## Requirement 1
Reproduce the Philippe Mory biography word for word, from its first line to its last.

## Document excerpt
=== Begin Enclosure ===
- Born: 1935
- Died: 7 June 2016 (aged 80–81) Libreville, Gabon
- Occupations: Actor; Director;
- Notable work: The Cage (1963) Les tam-tams se sont tus (1972)

= Philippe Mory =

Gabonese actor, director (1935–2016)

Philippe Mory (1935 – 7 June 2016) was a Gabonese actor and director. He is known for acting in the films The Cage and One Does Not Bury Sunday (1960), and directing Les tam-tams se sont tus (1972).

==Early life==
Philippe Mory was born in 1935.

== Career ==
Mory began his film career in the mid-1950s with his role in the short film Afrique-sur-Seine directed by Paulin Soumanou Vieyra. He is the principal interpreter of Michel Drach's feature film Do not Bury Sunday, which won the Louis-Delluc Prize in 1959.

He returned to Gabon, where he was the scriptwriter and one of the actors of The Cage directed by Robert Darène. The film was produced and shot in Gabon and was selected for the Cannes Film Festival in 1963.

Mory was incarcerated for three years from 1964 to 1967 because of his participation in the coup against the Leon Mba, Gabon's first President.

After his release, he participated in the creation of the Pan African Federation of Filmmakers (FEPACI) in 1970. He was also involved in the founding of the National Center of Gabonese Cinema (CENACI).
=== End Enclosure ===
## Input
=== Begin Enclosure ===
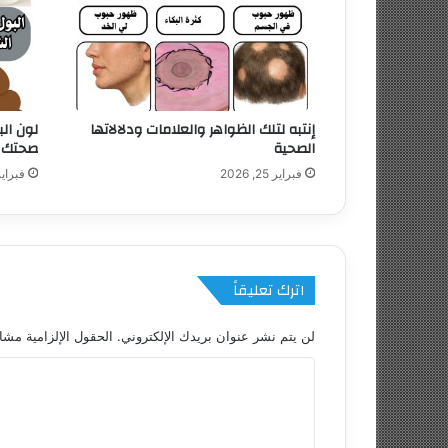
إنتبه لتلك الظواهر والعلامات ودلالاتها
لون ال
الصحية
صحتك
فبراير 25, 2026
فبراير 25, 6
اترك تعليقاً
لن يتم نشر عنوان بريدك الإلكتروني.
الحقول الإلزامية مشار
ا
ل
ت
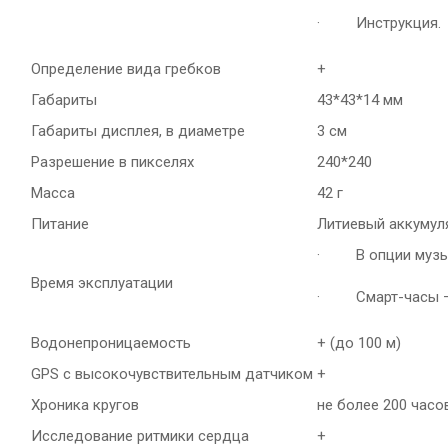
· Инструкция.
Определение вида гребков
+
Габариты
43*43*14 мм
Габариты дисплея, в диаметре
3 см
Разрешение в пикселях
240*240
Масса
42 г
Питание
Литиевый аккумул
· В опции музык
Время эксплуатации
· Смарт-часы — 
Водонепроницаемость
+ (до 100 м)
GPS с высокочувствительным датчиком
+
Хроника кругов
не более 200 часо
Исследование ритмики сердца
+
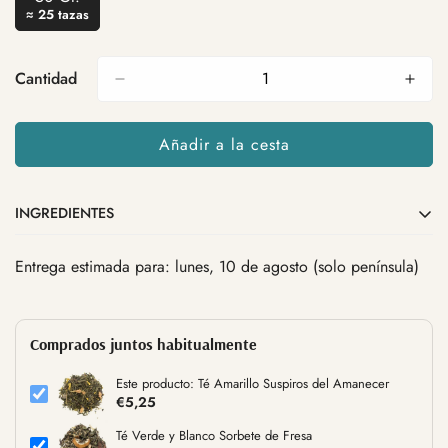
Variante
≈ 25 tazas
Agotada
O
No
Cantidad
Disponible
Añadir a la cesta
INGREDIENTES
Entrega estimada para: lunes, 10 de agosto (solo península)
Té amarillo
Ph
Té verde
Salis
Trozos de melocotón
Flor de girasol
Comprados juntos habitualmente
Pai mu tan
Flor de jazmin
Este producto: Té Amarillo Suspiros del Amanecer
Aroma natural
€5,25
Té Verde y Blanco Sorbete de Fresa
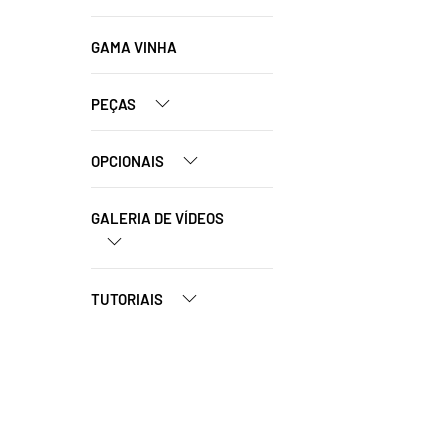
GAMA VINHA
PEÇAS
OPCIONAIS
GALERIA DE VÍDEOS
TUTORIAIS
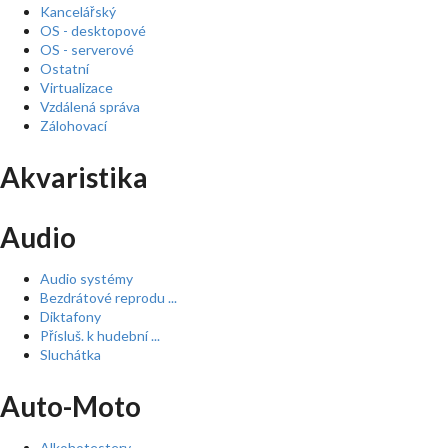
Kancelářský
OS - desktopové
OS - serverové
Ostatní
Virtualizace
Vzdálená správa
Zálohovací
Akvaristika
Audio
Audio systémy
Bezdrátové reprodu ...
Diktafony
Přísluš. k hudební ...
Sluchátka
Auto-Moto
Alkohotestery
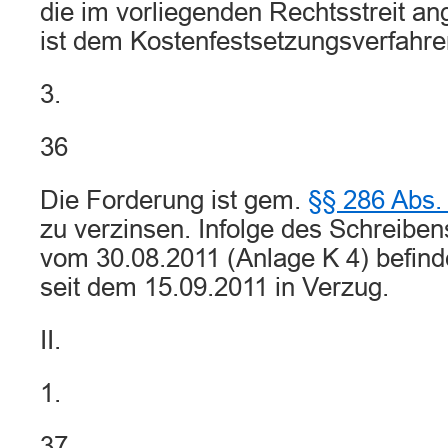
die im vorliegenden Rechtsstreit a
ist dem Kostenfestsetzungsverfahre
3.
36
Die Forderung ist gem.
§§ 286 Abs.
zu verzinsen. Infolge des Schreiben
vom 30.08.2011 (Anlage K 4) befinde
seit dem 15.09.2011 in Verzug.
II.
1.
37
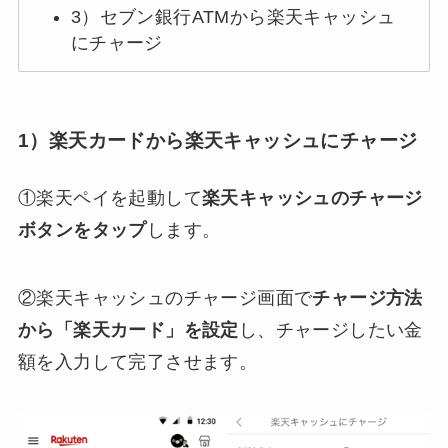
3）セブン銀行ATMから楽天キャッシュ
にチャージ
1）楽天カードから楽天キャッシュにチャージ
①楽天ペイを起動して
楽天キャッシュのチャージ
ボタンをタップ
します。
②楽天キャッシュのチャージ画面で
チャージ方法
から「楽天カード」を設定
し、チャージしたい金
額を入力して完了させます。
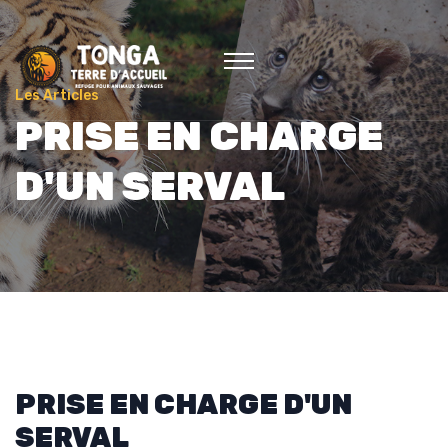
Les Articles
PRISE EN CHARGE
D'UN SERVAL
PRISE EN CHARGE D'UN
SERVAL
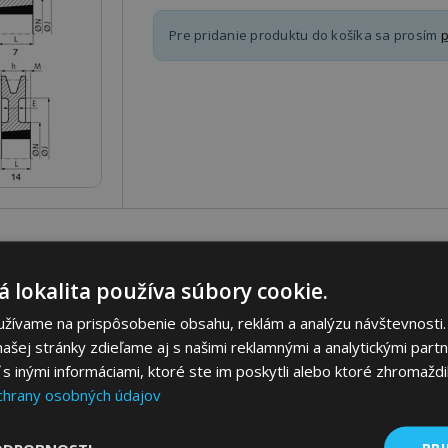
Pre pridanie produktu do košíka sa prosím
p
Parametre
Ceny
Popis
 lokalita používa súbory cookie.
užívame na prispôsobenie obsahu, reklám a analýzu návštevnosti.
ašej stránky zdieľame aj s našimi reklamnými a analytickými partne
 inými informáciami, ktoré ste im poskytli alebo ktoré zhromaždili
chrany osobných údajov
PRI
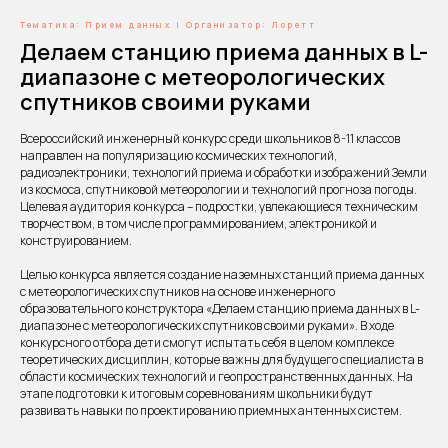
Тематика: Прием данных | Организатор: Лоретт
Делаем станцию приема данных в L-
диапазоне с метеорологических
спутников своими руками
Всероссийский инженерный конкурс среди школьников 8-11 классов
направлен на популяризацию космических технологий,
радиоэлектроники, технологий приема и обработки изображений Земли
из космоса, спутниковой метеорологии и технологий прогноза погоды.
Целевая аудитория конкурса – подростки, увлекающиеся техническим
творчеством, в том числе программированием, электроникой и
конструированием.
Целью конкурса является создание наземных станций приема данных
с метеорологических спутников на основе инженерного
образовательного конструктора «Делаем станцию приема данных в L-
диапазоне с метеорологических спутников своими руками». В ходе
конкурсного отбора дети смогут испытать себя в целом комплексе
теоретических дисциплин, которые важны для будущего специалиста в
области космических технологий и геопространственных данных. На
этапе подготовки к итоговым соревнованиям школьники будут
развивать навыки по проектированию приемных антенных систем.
=== End Enclosure ===
=== Begin Enclosure ===
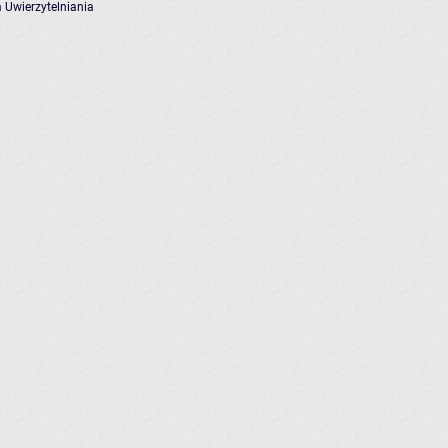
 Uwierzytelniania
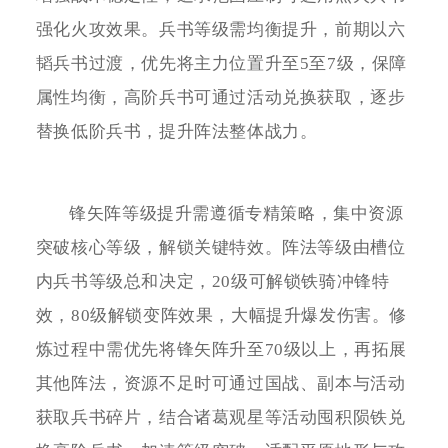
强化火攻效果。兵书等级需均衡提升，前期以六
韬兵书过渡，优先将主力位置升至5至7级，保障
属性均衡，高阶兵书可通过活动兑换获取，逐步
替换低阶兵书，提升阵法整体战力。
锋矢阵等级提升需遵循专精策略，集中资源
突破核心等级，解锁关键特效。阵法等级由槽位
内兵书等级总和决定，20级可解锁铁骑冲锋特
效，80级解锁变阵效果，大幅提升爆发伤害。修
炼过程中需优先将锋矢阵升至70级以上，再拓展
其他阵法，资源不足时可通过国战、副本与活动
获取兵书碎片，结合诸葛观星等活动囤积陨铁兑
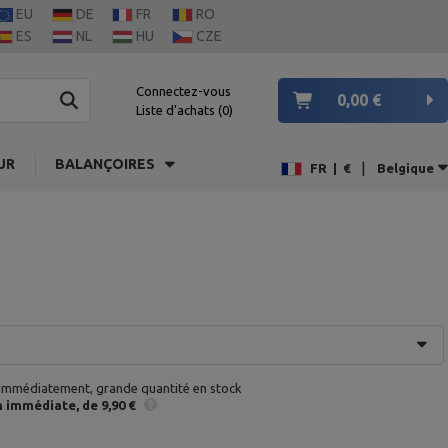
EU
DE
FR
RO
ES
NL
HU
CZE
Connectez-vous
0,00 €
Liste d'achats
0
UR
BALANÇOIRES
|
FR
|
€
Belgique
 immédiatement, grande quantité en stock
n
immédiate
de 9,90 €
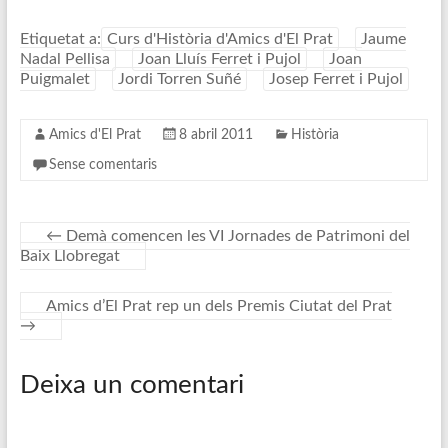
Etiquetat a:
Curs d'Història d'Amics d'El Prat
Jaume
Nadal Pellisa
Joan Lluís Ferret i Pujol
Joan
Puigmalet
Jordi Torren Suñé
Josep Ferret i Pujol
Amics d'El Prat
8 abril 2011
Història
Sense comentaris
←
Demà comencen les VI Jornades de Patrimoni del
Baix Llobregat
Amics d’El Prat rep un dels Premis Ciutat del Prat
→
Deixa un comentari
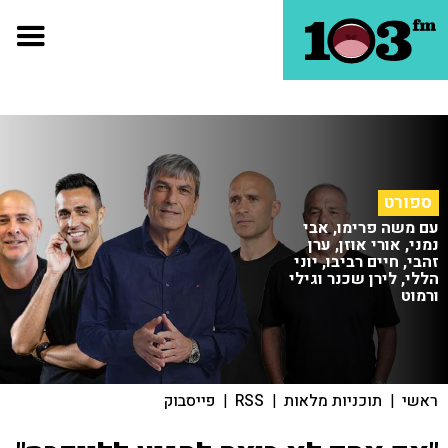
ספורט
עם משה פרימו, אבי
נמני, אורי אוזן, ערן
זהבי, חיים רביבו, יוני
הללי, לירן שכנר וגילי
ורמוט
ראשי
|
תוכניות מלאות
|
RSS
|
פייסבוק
=== End Enclosure ===
=== Begin Enclosure ===
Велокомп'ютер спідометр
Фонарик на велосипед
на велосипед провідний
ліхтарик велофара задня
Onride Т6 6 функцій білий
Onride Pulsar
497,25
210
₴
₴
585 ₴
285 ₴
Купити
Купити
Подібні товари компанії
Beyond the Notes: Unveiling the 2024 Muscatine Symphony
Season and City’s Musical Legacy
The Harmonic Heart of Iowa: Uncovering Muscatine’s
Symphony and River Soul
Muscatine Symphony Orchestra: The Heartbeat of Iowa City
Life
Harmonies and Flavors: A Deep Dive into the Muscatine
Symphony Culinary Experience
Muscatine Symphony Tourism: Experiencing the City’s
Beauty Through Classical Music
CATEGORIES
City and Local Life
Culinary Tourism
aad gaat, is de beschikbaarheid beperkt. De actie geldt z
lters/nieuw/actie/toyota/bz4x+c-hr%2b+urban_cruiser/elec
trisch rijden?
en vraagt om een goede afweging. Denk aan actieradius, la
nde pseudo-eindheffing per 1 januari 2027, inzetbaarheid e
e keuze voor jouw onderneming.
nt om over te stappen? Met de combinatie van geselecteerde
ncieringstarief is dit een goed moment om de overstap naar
=== End Enclosure ===
## Requirement 2
In the entries, take the lines from the one containing "Pre pridanie produktu do košíka sa prosím" up to and including the one containing "ašej stránky zdieľame", and express them as a JSON list of strings, one string per line, leaving out blank lines.

## Final answer 1
- Born: 1935
- Died: 7 June 2016 (aged 80–81) Libreville, Gabon
- Occupations: Actor; Director;
- Notable work: The Cage (1963) Les tam-tams se sont tus (1972)

= Philippe Mory =

Gabonese actor, director (1935–2016)

Philippe Mory (1935 – 7 June 2016) was a Gabonese actor and director. He is known for acting in the films The Cage and One Does Not Bury Sunday (1960), and directing Les tam-tams se sont tus (1972).

==Early life==
Philippe Mory was born in 1935.

== Career ==
Mory began his film career in the mid-1950s with his role in the short film Afrique-sur-Seine directed by Paulin Soumanou Vieyra. He is the principal interpreter of Michel Drach's feature film Do not Bury Sunday, which won the Louis-Delluc Prize in 1959.

He returned to Gabon, where he was the scriptwriter and one of the actors of The Cage directed by Robert Darène. The film was produced and shot in Gabon and was selected for the Cannes Film Festival in 1963.

Mory was incarcerated for three years from 1964 to 1967 because of his participation in the coup against the Leon Mba, Gabon's first President.

After his release, he participated in the creation of the Pan African Federation of Filmmakers (FEPACI) in 1970. He was also involved in the founding of the National Center of Gabonese Cinema (CENACI).

## Final answer 2
[
  "Pre pridanie produktu do košíka sa prosím",
  "p",
  "Parametre",
  "Ceny",
  "Popis",
  " lokalita používa súbory cookie.",
  "užívame na prispôsobenie obsahu, reklám a analýzu návštevnosti.",
  "ašej stránky zdieľame aj s našimi reklamnými a analytickými partne"
]